Though U.S. allies have contradicted American warnings about the Iranian threat, Trump and his senior advisers have maintained a bellicose stance.

The ayatollah may not expect war, but he apparently does not think renewed negotiations with the U.S. over the 2015 nuclear deal—from which Trump withdrew last year—are possible with the current administration.

Khamenei said issues such as Iran's ballistic missile program and its "strategic depth"—meaning influence on other nations across the region—were not up for discussion, despite Trump's insistence that any new deal must limit both.

The supreme leader said dealing with the U.S. was "poison," Reuters reported, and suggested that negotiating "with the present American government is doubly poisonous." He added, "They are not decent humans, they don't stand by anything."

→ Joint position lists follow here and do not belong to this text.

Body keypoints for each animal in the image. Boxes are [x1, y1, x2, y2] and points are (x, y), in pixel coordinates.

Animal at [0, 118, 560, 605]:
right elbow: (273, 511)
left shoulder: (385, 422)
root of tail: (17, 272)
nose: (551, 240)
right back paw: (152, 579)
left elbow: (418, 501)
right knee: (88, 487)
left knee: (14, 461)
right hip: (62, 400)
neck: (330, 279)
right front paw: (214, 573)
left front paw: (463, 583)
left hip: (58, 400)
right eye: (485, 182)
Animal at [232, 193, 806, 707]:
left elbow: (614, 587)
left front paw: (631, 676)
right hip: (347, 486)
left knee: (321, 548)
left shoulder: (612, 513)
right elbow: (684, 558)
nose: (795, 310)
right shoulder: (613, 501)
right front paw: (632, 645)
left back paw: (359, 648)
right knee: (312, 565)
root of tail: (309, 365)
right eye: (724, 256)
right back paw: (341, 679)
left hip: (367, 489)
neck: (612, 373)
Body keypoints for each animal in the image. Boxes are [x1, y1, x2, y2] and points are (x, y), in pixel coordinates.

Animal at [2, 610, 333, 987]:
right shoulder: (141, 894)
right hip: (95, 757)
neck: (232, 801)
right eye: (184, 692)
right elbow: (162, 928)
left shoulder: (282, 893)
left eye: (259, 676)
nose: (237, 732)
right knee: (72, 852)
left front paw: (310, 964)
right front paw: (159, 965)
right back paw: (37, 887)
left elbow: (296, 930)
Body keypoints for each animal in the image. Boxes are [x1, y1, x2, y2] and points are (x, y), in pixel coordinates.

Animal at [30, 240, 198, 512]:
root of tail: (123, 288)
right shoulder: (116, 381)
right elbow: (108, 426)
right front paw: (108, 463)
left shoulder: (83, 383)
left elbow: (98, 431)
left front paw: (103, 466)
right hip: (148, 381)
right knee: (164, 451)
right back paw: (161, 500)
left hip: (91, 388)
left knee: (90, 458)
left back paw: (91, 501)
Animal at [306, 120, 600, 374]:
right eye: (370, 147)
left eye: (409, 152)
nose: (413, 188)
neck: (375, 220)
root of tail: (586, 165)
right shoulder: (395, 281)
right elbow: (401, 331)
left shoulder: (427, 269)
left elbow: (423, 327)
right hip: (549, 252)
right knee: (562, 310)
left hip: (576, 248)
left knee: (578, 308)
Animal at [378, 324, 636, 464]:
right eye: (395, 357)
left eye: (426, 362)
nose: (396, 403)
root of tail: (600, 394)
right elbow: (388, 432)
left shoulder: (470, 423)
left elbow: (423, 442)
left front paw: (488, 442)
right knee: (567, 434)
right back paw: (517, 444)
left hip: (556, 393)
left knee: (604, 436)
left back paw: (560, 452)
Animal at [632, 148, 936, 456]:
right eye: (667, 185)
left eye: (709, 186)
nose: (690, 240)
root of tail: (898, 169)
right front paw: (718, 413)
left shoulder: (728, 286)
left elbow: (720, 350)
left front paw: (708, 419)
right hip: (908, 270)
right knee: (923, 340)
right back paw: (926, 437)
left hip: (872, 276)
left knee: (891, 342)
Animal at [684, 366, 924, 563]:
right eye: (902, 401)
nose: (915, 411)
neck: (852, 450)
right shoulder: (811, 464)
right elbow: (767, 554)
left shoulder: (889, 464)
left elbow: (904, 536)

Khamenei also suggested that Trump was misinformed about anti-government sentiment and activism in Iran, where citizens are struggling under renewed American sanctions, which seek to cut the country's vital oil exports to zero. "Their president says every Friday there are demonstrations in Tehran against the state," Khamenei said. "Firstly, it's on Saturdays. Second, it's in Paris, not Tehran."